A 3-ounce serving of roasted chicken breast contains about 24 grams of protein, making chicken one of the most protein-dense foods available. The exact amount varies by cut, whether you leave the skin on, and whether you’re weighing the meat raw or cooked.
Protein by Cut
Chicken breast gets the most attention for protein, but every cut delivers a substantial amount. Here’s what you get from each, based on USDA data:
- Breast (roasted, skinless): 24 grams of protein per 3-ounce (84g) serving
- Drumstick (skinless): 23 grams per drumstick (95g), or about 24 grams per 100g
- Wing: 20 grams per wing (85g), also roughly 24 grams per 100g
- Thigh (skinless): approximately 22–24 grams per 100g cooked
The differences between cuts are smaller than most people expect. Per 100 grams, breast, thigh, drumstick, and wing meat all land in a similar range. Breast meat is leaner, which means a higher percentage of its calories come from protein. But if your main goal is simply hitting a protein number, any cut of chicken will get you there.
Raw vs. Cooked: Why the Numbers Change
One of the most common sources of confusion is whether protein values refer to raw or cooked chicken. When chicken cooks, it loses water but not protein. That means the protein becomes more concentrated per gram of cooked meat. Roughly speaking, 100 grams of raw chicken breast has about 23 grams of protein, while 100 grams of cooked chicken breast has about 30 grams.
Chicken typically loses 25–30% of its weight during cooking, almost entirely from moisture. So if you start with 150 grams of raw breast, you’ll end up with roughly 105–110 grams of cooked meat, but the total protein stays the same. If you’re tracking macros, just be consistent: weigh everything raw, or weigh everything cooked, and use the matching nutrition values. Most food labels and the USDA database list values for cooked chicken unless stated otherwise.
How Skin Affects the Numbers
Leaving the skin on adds fat and calories without meaningfully increasing protein. The skin itself is mostly fat with a small amount of protein. A skin-on chicken breast has more total calories than a skinless one for roughly the same protein content. If you’re eating chicken primarily as a protein source and want to keep calories low, skinless is the more efficient choice. If you’re less concerned about calories, the skin won’t hurt your protein intake, it just comes with extra fat alongside it.
Chicken vs. Other Protein Sources
Chicken holds up well against other common meats. A 3-ounce serving of 93% lean ground beef provides about 25 grams of protein, compared to 23 grams for ground turkey at the same fat percentage. Chicken breast at 24 grams per 3-ounce serving sits right in the middle. Fat-free ground turkey matches the leanest ground beef at 25 grams per serving, making it the slight winner on paper, but the practical differences are minimal.
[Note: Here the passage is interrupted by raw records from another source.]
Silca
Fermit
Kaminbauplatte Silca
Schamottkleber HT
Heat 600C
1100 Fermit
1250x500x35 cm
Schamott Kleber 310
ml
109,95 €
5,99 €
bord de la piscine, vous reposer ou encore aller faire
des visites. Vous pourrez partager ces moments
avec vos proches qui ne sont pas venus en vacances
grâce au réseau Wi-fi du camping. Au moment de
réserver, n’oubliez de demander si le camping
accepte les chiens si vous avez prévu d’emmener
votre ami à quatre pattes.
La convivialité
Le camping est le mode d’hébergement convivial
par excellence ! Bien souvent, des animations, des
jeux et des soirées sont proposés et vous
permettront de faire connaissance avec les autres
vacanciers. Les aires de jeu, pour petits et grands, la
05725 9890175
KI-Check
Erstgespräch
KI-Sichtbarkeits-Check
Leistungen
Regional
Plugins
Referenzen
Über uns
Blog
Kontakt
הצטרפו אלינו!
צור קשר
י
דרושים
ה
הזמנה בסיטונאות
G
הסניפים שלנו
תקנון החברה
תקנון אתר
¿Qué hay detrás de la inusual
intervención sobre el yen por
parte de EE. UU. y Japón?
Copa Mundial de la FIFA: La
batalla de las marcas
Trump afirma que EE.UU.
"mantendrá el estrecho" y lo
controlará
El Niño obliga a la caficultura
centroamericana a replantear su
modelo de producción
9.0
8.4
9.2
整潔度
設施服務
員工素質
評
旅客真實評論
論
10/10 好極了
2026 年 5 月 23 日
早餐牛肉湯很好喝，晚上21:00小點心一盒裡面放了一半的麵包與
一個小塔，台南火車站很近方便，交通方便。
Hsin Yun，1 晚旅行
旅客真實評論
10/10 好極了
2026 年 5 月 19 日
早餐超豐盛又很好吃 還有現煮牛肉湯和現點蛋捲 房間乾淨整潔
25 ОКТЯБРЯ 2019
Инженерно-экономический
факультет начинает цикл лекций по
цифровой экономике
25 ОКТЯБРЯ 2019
Where chicken breast stands out is its calorie efficiency. Because it’s so low in fat compared to most beef cuts, you get more protein per calorie. That’s why it shows up in nearly every meal plan focused on high protein intake. A single large chicken breast (around 170–200 grams cooked) can deliver 50 or more grams of protein in one sitting.
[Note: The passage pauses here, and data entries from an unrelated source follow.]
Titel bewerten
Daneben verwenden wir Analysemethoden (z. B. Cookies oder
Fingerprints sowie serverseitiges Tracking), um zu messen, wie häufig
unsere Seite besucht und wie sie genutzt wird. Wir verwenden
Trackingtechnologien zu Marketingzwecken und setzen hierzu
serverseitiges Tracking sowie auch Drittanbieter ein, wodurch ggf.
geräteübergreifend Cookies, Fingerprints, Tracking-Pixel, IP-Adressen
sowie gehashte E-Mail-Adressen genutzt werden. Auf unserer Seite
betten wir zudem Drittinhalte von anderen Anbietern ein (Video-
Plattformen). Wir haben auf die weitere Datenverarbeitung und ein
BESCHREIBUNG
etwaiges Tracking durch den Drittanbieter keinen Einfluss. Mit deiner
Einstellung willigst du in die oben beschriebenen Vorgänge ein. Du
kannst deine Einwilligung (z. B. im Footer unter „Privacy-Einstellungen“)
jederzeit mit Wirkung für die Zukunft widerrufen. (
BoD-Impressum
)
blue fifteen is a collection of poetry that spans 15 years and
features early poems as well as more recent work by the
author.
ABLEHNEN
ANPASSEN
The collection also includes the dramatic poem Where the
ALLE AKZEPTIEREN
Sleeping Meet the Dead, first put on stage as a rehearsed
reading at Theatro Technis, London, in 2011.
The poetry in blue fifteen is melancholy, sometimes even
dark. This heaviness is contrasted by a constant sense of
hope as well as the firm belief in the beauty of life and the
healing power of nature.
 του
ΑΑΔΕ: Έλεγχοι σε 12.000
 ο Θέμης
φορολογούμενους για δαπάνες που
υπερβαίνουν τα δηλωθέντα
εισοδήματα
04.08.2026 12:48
Chicken’s Amino Acid Profile
Protein quality matters, not just quantity. Chicken is a complete protein, meaning it contains all nine essential amino acids your body can’t produce on its own. It’s particularly rich in leucine, the amino acid that plays the biggest role in triggering muscle protein synthesis. A cup of cooked dark meat chicken provides about 3 grams of leucine, and even a standard 3-ounce serving of roasted leg meat delivers around 1.7 grams. For context, research suggests roughly 2–3 grams of leucine per meal is the threshold for maximally stimulating muscle repair and growth, and a normal chicken serving gets you there easily.
Practical Serving Sizes
Most nutrition data references a 3-ounce cooked portion, which is roughly the size of a deck of cards. That’s smaller than what most people actually eat. A typical chicken breast from a grocery store weighs 6–8 ounces raw (170–225 grams), which cooks down to about 5–6 ounces. That cooked breast delivers 40–50 grams of protein. A single drumstick gives you around 23 grams, so two drumsticks at dinner puts you near the same range as one breast.
If you’re aiming for the commonly recommended 0.7–1 gram of protein per pound of body weight for active adults, chicken makes the math straightforward. Two palm-sized servings spread across the day covers a significant portion of most people’s daily needs, regardless of which cut you prefer.